Je ne suis pas vraiment ressorti indemne de ma lecture du roman graphique Ces Jours qui disparaissent de Timothé Le Boucher. Pour tout dire, quelques pages avant la fin, j’étais en larme et j’ai dû faire une pause de quelques heures pour me redonner bonne figure. Il faut dire que Timothé Le Boucher touche à certains thèmes qui me touchent particulièrement, comme la notion d’oubli ou celle des sentiments qui traversent le temps.
Le postulat de départ est assez simple, même s’il est résolument fantastique : Lubin Maréchal, héros du bouquin, se réveille un jour sans avoir vécu le jour précédent. En tout cas, il n’en a aucun souvenir et pourtant, une version de lui-même a bien vécu dans son corps la veille. Ces absences vont se répéter de façon cyclique et il ne vivra plus qu’un jour sur deux, pendant que son alter ego se créera donc une vie parallèle : ils devront partager le même corps, mais aussi le même appartement ou les mêmes amis, même si pour ce point, cela coince très rapidement. En effet, les deux Lubin ont un caractère différent voire opposé et la confrontation de leur deux visions de la vie apporte beaucoup à la singularité du roman.
Timothé Le Boucher a cédé à une facilité qui peut être discutable : il a fait de Lubin 1 le centre de son bouquin et ce dernier a une personnalité extrêmement identifiable pour un lecteur de ce type de bande dessinée. En effet, il me semble que ceux qui s’intéresseront à Ces Jours qui disparaissent auront une sensibilité plutôt artistique, une tendance à se reconnaître facilement dans le Lubin 1, pendant que le Lubin 2, plus froid, pragmatique et entrepreneur, apparaît comme un ennemi naturel à propos duquel le lecteur lui-même fera un rejet. Par conséquent, l’évolution du roman qui, spoiler, tend à faire progressivement disparaître la personnalité du Lubin 1, amène à un bouleversement émotionnel progressif du lecteur. Ça me semble être un peu une facilité… et en même temps, c’est aussi la grande puissance du roman. Attention que cela vire un petit peu à la caricature, même si c’est assez accessoire dans l’intrigue : Lubin 1 est par moment traité comme un assisté complet pendant que Lubin 2 se développe tel un nouveau Steve Jobs, mouais.
J’ai aimé la façon dont est traitée la révélation fantastique du début de livre : plutôt que de directement en faire un fait grave et médical, les 2 Lubin vont assez vite accepter la cohabitation. Ce n’est peut-être pas très réaliste, mais ça permet de se concentrer sur des éléments beaucoup plus intéressants.
J’ai aimé le traitement des personnages secondaires qui ont chacun leur façon d’appréhender les événements. Chaque personnage a ses particularités et est, pourtant très rapidement, bien esquissé. Accessoirement, j’ai aimé aussi le fait que des relations homosexuelles, de longs célibats ou des trouples (voire même des femmes à barbe) soient présentes dans le background des personnages secondaires sans que ça ne soit pointé du doigt dans l’intrigue.

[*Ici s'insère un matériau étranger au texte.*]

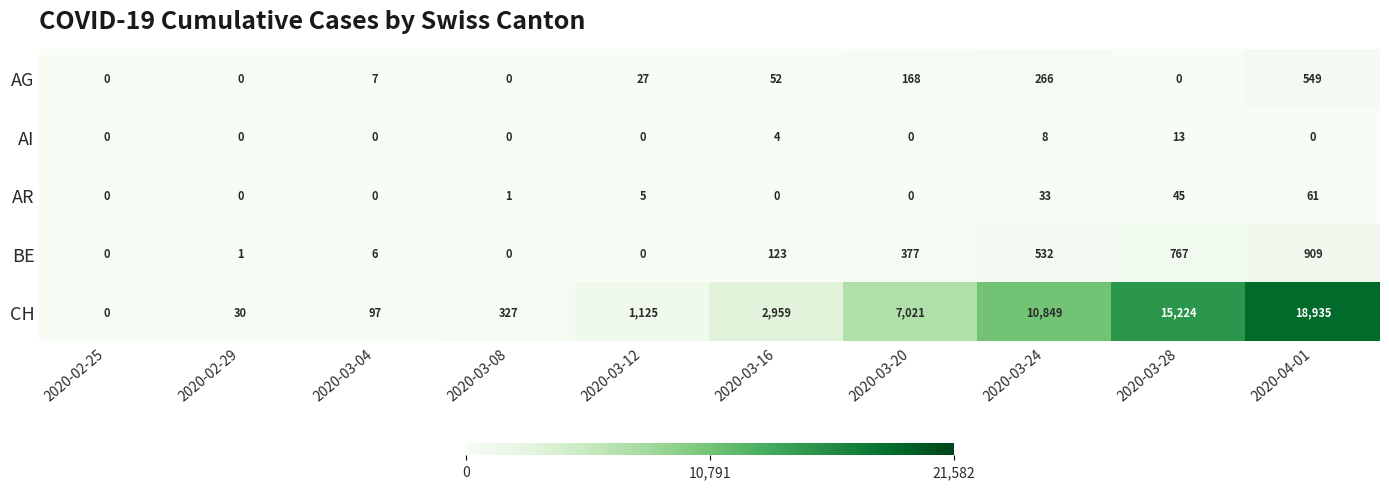

How many data points in CH are less than 2959?

5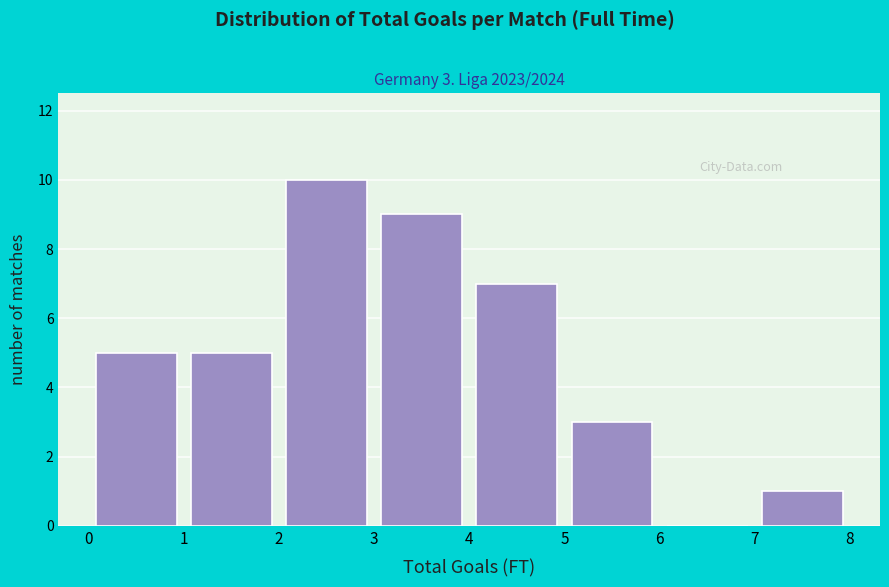

Over which range of the x-axis is the bar tallest?

2 to 3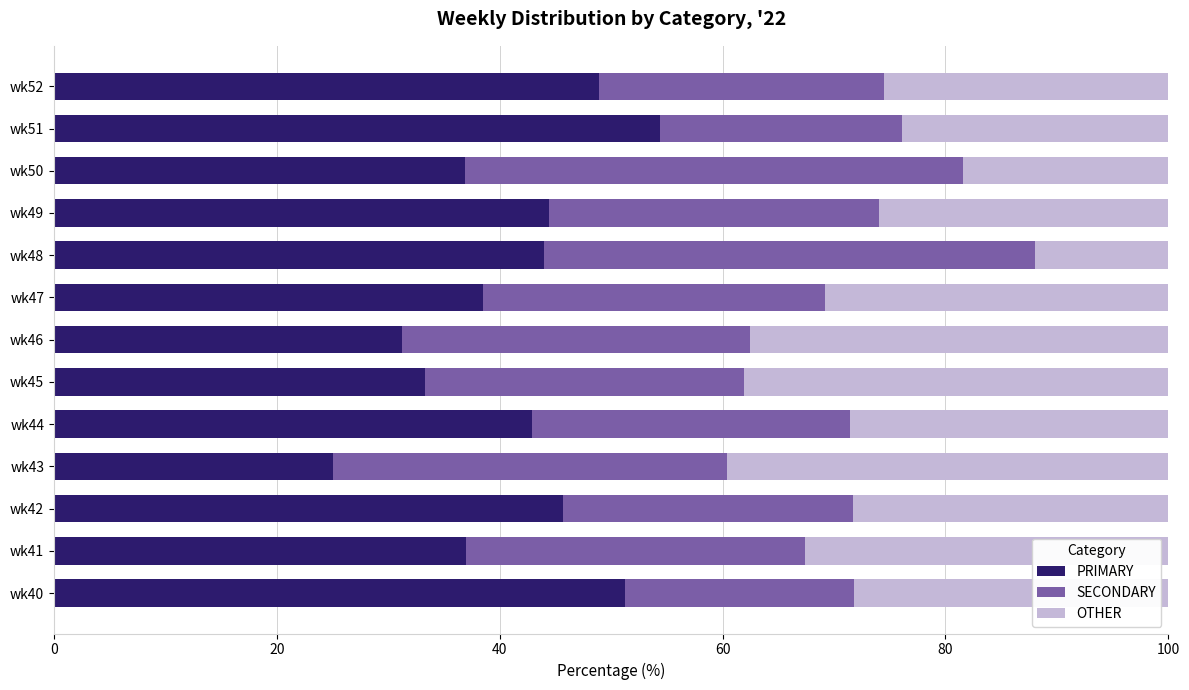

What is the total value across all series at wk43?

100.0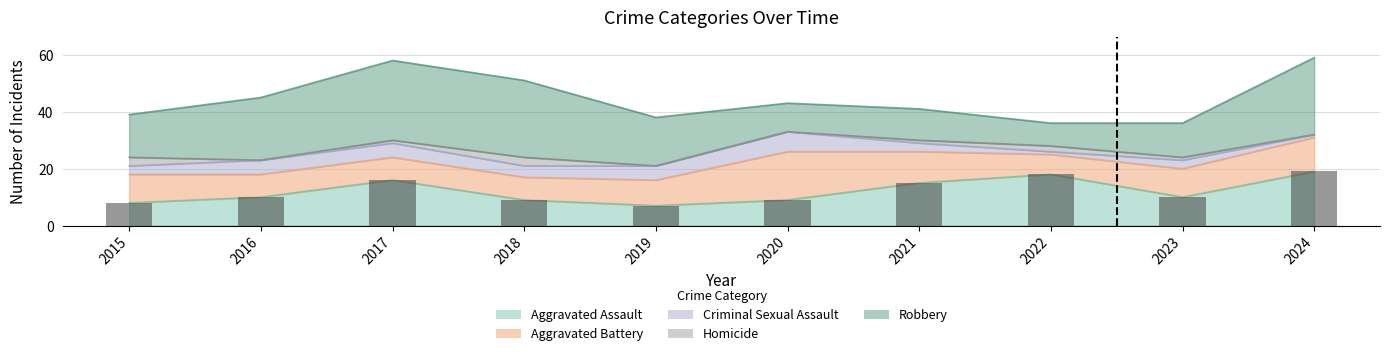

List the labels in order of value, smallest first.

2019, 2015, 2018, 2020, 2016, 2023, 2021, 2017, 2022, 2024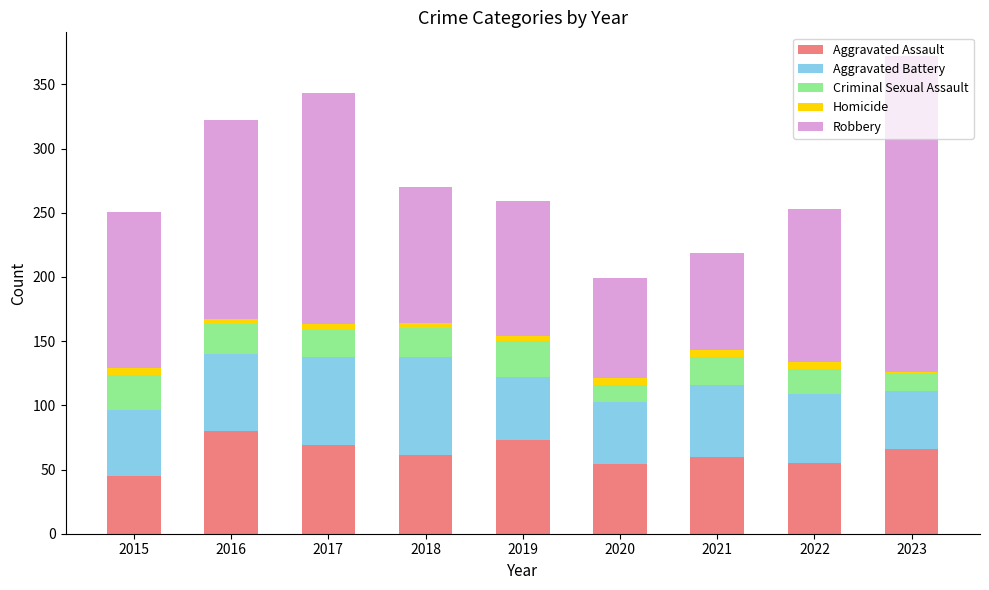

What is the highest value of the Aggravated Assault series?

80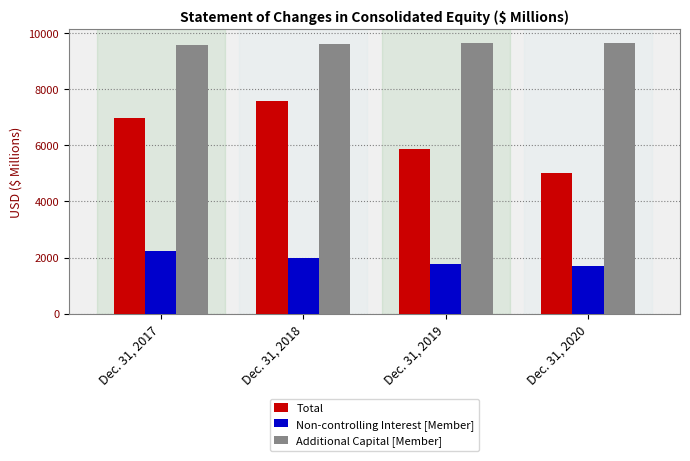

List the series in order of their peak value, highest first.

Additional Capital [Member], Total, Non-controlling Interest [Member]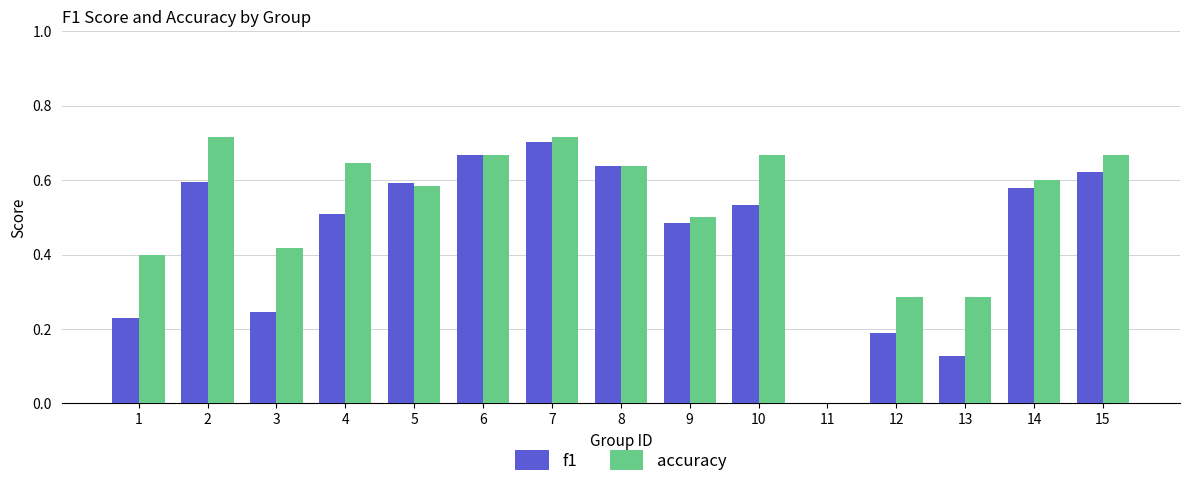

What is the sum of the accuracy values at 4 and 1?

1.0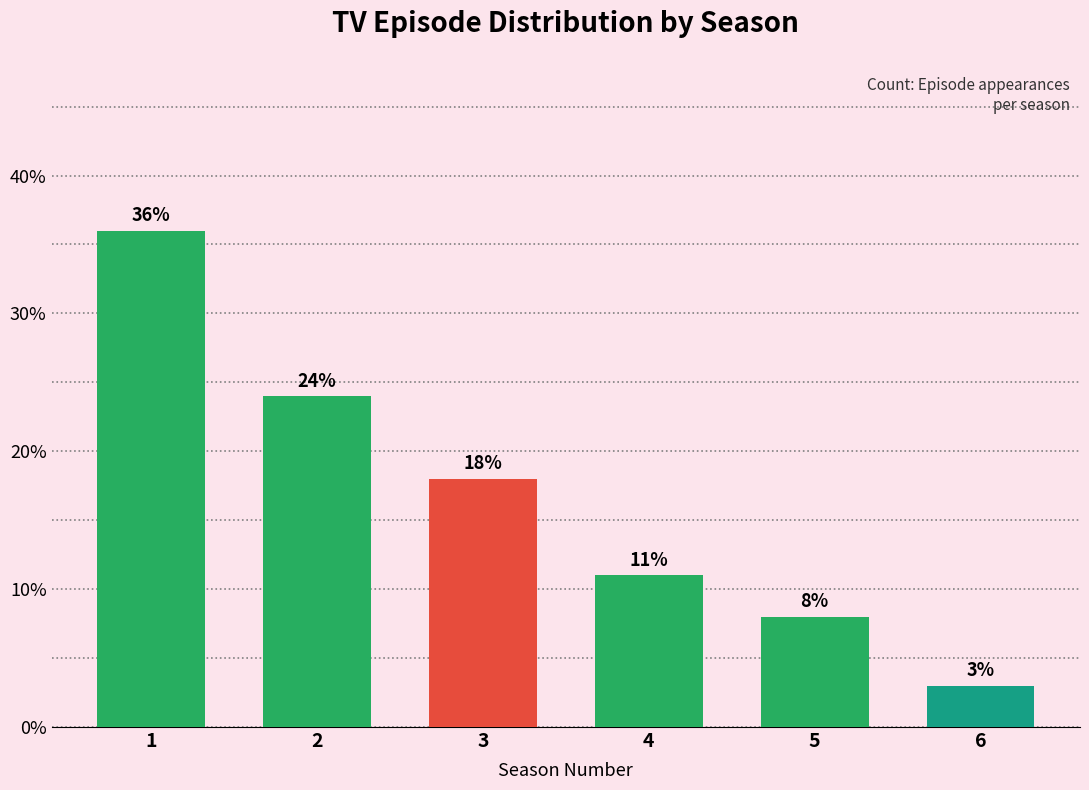

What is the change in value from 2 to 3?

-6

J’ai aimé la confrontation inédite (puisque fantastique) de 2 personnalités dans un même corps. Comment partager son corps avec quelqu’un qui n’a pas le même régime alimentaire que soi ? Pas la même hygiène de vie ? Pas le même métier ? In fine, le postulat fantastique n’est ici qu’un prétexte pour mettre en image une métaphore de nos propres personnalités, qui peuvent être doubles, tiraillées entre un comportement (stable, raisonné) et un autre (joueur, artiste). Le fait que Timothé Le Boucher n’a jamais cherché à montrer réellement le point de vue de Lubin 2 est également une bonne idée scénaristique, surtout que plutôt que de me faire embrasser complètement le vision de Lubin 1, cela m’a plutôt poussé à avoir par défaut de la sympathie pour le Lubin 2, qu’on ne connaît pas, mais qui a certainement de bons arguments à développer. Les développer réellement aurait peut-être un peu cassé le mythe.
Et j’ai évidemment aimé les multiples rebondissements de cette histoire passionnante, son évolution dans le temps, que ce soit la relation avec Tamara ou la relation avec son double, par exemple.
J’ai difficile à trouver davantage de mots pour vous présenter ce bouquin : je pense que Ces Jours qui disparaissent est un livre qui se ressent avant tout, 190 pages que l’on consomme avec avidité, cela se lit vite, et l’on en ressort sur les genoux.